• _TASK REQUIREMENTS_
**A.** Retype the context layer page from "Critical knowledge lives" up to and including "lineage, DAGs, etc)".
**B.** In the listing, take the lines from the line with "Actualizado el" up to and including the line with "Ejemplo de análisis de la competencia", and write them out again with "análisis" changed to "estudio".

• _PROVIDED TEXT_
Skip to main content Buster maintains a context layer for your data stack—a repository that serves as the source of truth for everything agents need to know to do their work.
Why it exists
Data engineering tasks require context that isn’t easy to gather from code alone:
The data is often the source of truth, not the code
Tooling is siloed (your warehouse doesn’t know about your dashboards, your airflow jobs don’t know about your dbt models)
Critical knowledge lives in people’s heads and never gets documented
What it captures
The context layer aggregates information across your entire stack:
Structure : Tables, columns, relationships, models, pipelines, dashboards
Lineage : How data flows across systems, upstream and downstream dependencies
Business logic : Rules, constraints, and nuances specific to your data (e.g., “exclude data center signups from city-level metrics”)
Tribal knowledge : Context that usually lives in someone’s head
How it’s structured
The context layer lives in a Git repository as structured files:
YML files for structured metadata (datasets, columns, relationships, lineage, DAGs, etc)
MD files for unstructured context (business logic, nuances, documentation)

• _DATASET ENTRIES_

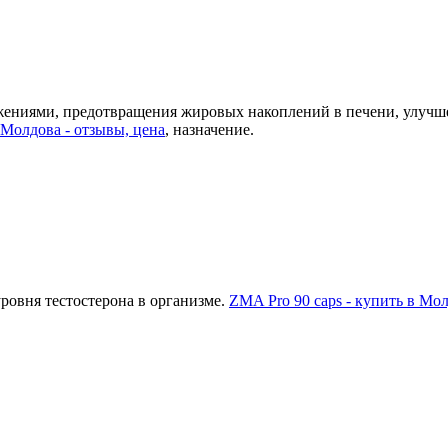
жениями, предотвращения жировых накоплений в печени, улучше
, Молдова - отзывы, цена
, назначение.
ровня тестостерона в организме.
ZMA Pro 90 caps - купить в Мол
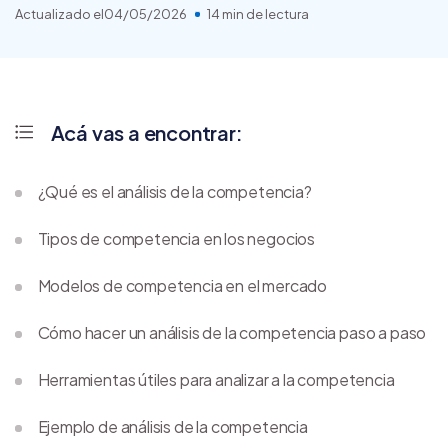
Actualizado el
04/05/2026
14 min de lectura
Acá vas a encontrar:
¿Qué es el análisis de la competencia?
Tipos de competencia en los negocios
Modelos de competencia en el mercado
Cómo hacer un análisis de la competencia paso a paso
Herramientas útiles para analizar a la competencia
Ejemplo de análisis de la competencia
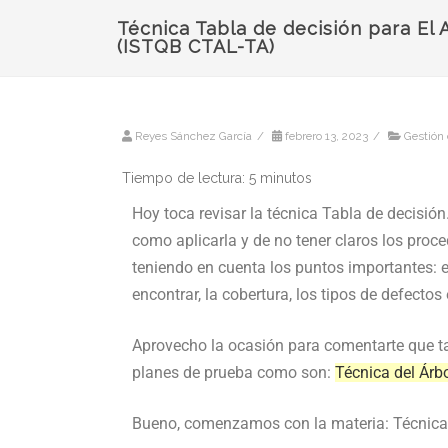
Técnica Tabla de decisión para El 
(ISTQB CTAL-TA)
Reyes Sánchez García
/
febrero 13, 2023
/
Gestión 
Tiempo de lectura:
5
minutos
Hoy toca revisar la técnica Tabla de decisió
como aplicarla y de no tener claros los proce
teniendo en cuenta los puntos importantes: 
encontrar, la cobertura, los tipos de defectos
Aprovecho la ocasión para comentarte que ta
planes de prueba como son:
Técnica del Árbo
Bueno, comenzamos con la materia: Técnica 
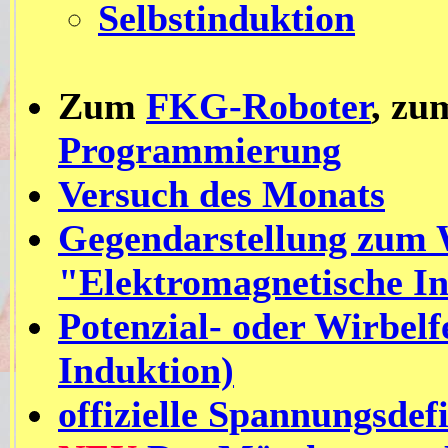
Selbstinduktion
Zum
FKG-Roboter
, z
Programmierung
Versuch des Monats
Gegendarstellung zum 
"Elektromagnetische In
Potenzial- oder Wirbelf
Induktion)
offizielle Spannungsde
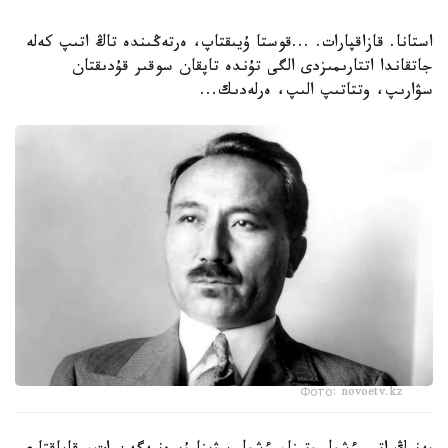
استانا. قازاقپارات. ...قوستا ۇيىقتاپ، ەرتەڭىندە تاڭ اتىپ كەلە
جاتقاندا اتتارىمىزدى الگى تۇندە تاپقان سوقىر قۇدىقتان
سۋارىپ، وتتاتىپ الىپ، ەرلەدىك...
Фото: novoetv.kz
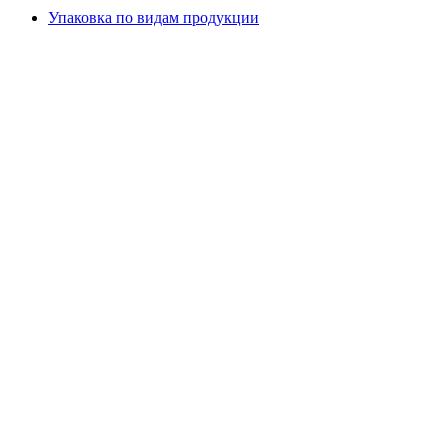
Упаковка по видам продукции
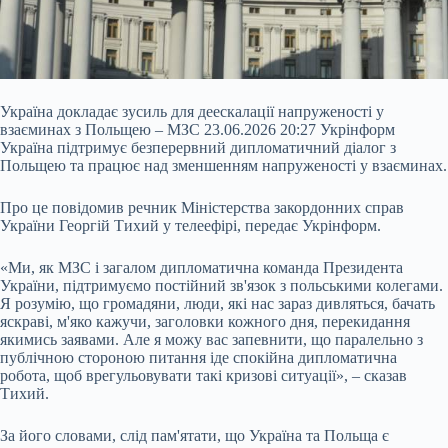
Україна докладає зусиль для деескалації напруженості у
взаєминах з Польщею – МЗС 23.06.2026 20:27 Укрінформ
Україна підтримує безперервний дипломатичний діалог з
Польщею та працює над зменшенням напруженості у взаєминах.
Про це повідомив речник Міністерства закордонних справ
України Георгій Тихий у телеефірі, передає Укрінформ.
«Ми, як МЗС і загалом дипломатична команда Президента
України, підтримуємо постійний зв'язок з польськими колегами.
Я розумію, що громадяни, люди, які нас
зараз дивляться, бачать
яскраві, м'яко кажучи, заголовки кожного дня, перекидання
якимись заявами. Але я можу вас запевнити, що паралельно з
публічною стороною питання іде спокійна дипломатична
робота, щоб врегульовувати такі кризові ситуації», – сказав
Тихий.
За його словами, слід пам'ятати, що Україна та Польща є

• _RESULTS FOR EACH TASK_
**A.**
Critical knowledge lives in people’s heads and never gets documented
What it captures
The context layer aggregates information across your entire stack:
Structure : Tables, columns, relationships, models, pipelines, dashboards
Lineage : How data flows across systems, upstream and downstream dependencies
Business logic : Rules, constraints, and nuances specific to your data (e.g., “exclude data center signups from city-level metrics”)
Tribal knowledge : Context that usually lives in someone’s head
How it’s structured
The context layer lives in a Git repository as structured files:
YML files for structured metadata (datasets, columns, relationships, lineage, DAGs, etc)

**B.**
Actualizado el
04/05/2026
14 min de lectura
Acá vas a encontrar:
¿Qué es el estudio de la competencia?
Tipos de competencia en los negocios
Modelos de competencia en el mercado
Cómo hacer un estudio de la competencia paso a paso
Herramientas útiles para analizar a la competencia
Ejemplo de estudio de la competencia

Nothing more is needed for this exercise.